Archaeologists have had a closer look at the bones inside that mysterious black granite sarcophagus, and now have a better idea about who was inside. The three skeletons belonged to two men and a woman, who lived during the early Ptolemaic period.

Discovered in Alexandria in July, the sarcophagus - a stone receptacle for the interment of the dead - was the biggest ever found in the region, coming in at 30 tons (27 tonnes). The absence of inscriptions or markings fueled global speculation as to the inhabitant.

Sadly, when the sarcophagus was open, it was in disarray. Foul sewer liquid had leaked in, damaging the three mummies inside. And, again, nothing was discovered to identify those bones, although the absence of any cartouche identifiers seemed to rule out royalty.

Instead, the three bodies were thought to be those of military officers. The new identification throws a spanner in that explanation, since the ancient Egyptian military did not typically include women (with the rare exception of a royal military leader).

sarcophagus skeleton laid out 700(Egyptian Ministry of Antiquities)

So who were they? That's still unclear, but their bones tell a little more about them, the Egyptian Ministry of Antiquities revealed in an announcement.

The woman was between 20 and 25 years old, and up to 164 centimetres tall. Both the men were older; the first was between 35 and 39 years of age, standing up to 165.5 centimetres tall, and the second was between 40 and 44 years old, and up to 184.5 centimetres tall.

This last skeleton - the older male - had something interesting. A small hole, under an inch in diameter, that had clearly healed, indicating that the man had lived for a long time with it.

This was probably the result of a practice called trepanation - the deliberate drilling of a hole in the skull to treat a wide range of ailments, including headaches, fractures, epilepsy and hypertension.
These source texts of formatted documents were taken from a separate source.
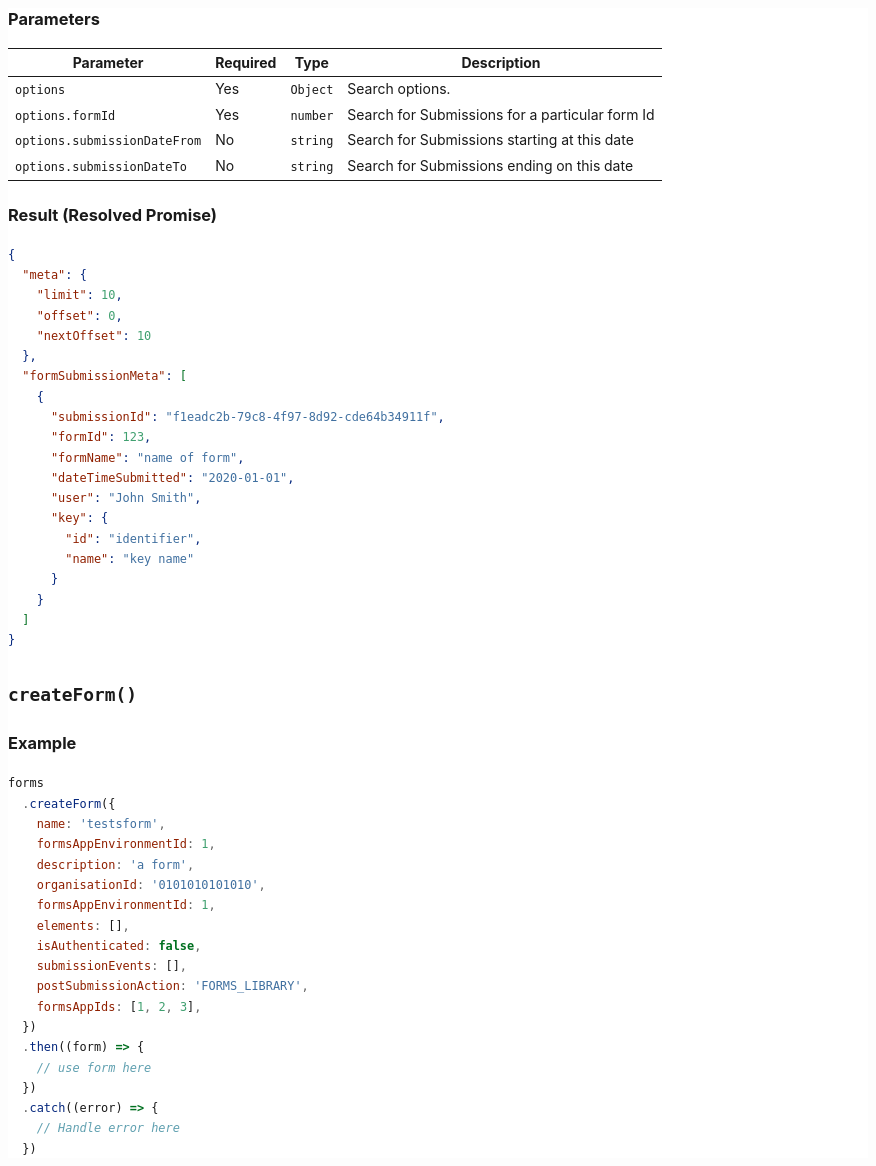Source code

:### Parameters

| Parameter                    | Required | Type     | Description                                     |
| ---------------------------- | -------- | -------- | ----------------------------------------------- |
| `options`                    | Yes      | `Object` | Search options.                                 |
| `options.formId`             | Yes      | `number` | Search for Submissions for a particular form Id |
| `options.submissionDateFrom` | No       | `string` | Search for Submissions starting at this date    |
| `options.submissionDateTo`   | No       | `string` | Search for Submissions ending on this date      |

### Result (Resolved Promise)

```json
{
  "meta": {
    "limit": 10,
    "offset": 0,
    "nextOffset": 10
  },
  "formSubmissionMeta": [
    {
      "submissionId": "f1eadc2b-79c8-4f97-8d92-cde64b34911f",
      "formId": 123,
      "formName": "name of form",
      "dateTimeSubmitted": "2020-01-01",
      "user": "John Smith",
      "key": {
        "id": "identifier",
        "name": "key name"
      }
    }
  ]
}
```

## `createForm()`

### Example

```javascript
forms
  .createForm({
    name: 'testsform',
    formsAppEnvironmentId: 1,
    description: 'a form',
    organisationId: '0101010101010',
    formsAppEnvironmentId: 1,
    elements: [],
    isAuthenticated: false,
    submissionEvents: [],
    postSubmissionAction: 'FORMS_LIBRARY',
    formsAppIds: [1, 2, 3],
  })
  .then((form) => {
    // use form here
  })
  .catch((error) => {
    // Handle error here
  })
```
sarcophagus skull trepanation 700(Egyptian Ministry of Antiquities)

"This surgery is the oldest surgical intervention ever known since pre-history but was rare in Egypt," explained Zeinab Hashish, Director of the Department of Skeleton Remains Studies at the Ministry of Antiquities.
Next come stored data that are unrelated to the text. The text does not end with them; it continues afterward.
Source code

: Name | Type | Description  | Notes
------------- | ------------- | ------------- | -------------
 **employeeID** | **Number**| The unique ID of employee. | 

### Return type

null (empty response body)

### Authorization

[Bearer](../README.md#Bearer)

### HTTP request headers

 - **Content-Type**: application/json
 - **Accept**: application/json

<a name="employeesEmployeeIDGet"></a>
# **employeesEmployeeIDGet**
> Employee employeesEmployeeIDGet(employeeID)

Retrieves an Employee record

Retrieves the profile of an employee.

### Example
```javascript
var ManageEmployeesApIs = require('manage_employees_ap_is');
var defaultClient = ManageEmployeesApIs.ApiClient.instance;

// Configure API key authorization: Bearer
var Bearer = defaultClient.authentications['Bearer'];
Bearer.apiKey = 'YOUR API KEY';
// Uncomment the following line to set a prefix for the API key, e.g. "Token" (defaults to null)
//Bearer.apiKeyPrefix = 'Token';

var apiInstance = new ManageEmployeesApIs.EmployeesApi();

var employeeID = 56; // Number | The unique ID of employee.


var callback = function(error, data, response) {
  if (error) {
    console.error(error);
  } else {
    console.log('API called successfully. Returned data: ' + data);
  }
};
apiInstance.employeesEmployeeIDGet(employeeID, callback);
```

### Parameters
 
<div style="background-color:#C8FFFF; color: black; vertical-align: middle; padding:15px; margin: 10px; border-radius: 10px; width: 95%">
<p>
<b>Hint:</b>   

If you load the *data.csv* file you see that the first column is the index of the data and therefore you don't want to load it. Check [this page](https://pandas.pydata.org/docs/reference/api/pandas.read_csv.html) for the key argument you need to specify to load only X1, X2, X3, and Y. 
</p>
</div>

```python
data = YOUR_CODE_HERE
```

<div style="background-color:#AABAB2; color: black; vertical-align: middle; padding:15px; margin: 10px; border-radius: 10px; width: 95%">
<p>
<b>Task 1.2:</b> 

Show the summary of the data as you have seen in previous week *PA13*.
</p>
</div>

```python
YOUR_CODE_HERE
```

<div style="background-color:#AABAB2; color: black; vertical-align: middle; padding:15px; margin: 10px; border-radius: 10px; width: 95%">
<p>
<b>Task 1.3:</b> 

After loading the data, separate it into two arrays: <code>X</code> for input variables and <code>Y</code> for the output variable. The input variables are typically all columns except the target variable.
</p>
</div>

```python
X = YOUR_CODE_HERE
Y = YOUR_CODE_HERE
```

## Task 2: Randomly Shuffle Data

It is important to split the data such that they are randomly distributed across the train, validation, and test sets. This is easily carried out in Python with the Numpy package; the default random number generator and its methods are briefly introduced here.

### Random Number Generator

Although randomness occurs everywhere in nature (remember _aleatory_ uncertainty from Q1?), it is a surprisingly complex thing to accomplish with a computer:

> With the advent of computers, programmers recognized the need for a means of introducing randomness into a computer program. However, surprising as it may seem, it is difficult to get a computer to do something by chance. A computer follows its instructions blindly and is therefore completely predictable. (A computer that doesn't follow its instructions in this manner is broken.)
Only a few skulls from ancient Egypt have ever been found with trepanation holes.

The archaeologists also believe that the bodies were interred at separate times, since the skeletons were found stacked on top of each other.
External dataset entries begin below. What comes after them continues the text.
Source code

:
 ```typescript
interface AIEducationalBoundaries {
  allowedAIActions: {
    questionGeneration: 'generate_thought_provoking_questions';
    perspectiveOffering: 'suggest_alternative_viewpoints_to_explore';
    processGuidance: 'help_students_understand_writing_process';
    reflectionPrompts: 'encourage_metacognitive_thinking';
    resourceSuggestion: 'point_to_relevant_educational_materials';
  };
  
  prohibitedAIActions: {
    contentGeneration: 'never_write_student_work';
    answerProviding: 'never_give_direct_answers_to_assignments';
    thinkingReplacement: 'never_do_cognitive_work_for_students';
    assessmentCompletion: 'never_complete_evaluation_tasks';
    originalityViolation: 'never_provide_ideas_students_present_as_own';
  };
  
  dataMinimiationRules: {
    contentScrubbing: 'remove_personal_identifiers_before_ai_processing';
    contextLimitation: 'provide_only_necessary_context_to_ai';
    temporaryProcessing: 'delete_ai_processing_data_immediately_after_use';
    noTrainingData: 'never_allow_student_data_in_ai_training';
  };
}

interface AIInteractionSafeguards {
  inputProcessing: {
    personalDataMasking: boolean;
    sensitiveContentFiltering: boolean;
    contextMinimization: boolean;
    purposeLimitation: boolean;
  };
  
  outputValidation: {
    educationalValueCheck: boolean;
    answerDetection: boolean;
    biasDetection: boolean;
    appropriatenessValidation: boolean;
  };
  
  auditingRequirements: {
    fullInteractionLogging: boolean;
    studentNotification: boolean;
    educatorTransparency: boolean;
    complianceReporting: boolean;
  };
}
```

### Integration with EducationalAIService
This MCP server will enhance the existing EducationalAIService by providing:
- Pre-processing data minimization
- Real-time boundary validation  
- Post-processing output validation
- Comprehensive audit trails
There wasn't much in the way of grave goods, but three gold panels survived, delicately inscribed with images. Archaeologists will be examining these to see if their meaning can be deciphered.

sarcophagus gold panels 700(Egyptian Ministry of Antiquities)

As for the red liquid found in the sarcophagus, it's probably sewer water mixed with the decomposed and disintegrated mummy wrappings, the researchers said. Anyone still feel like taking a sip?

Further analysis of the bones will be conducted, including CT scans, and DNA tests to determine if the bodies were members of the same family.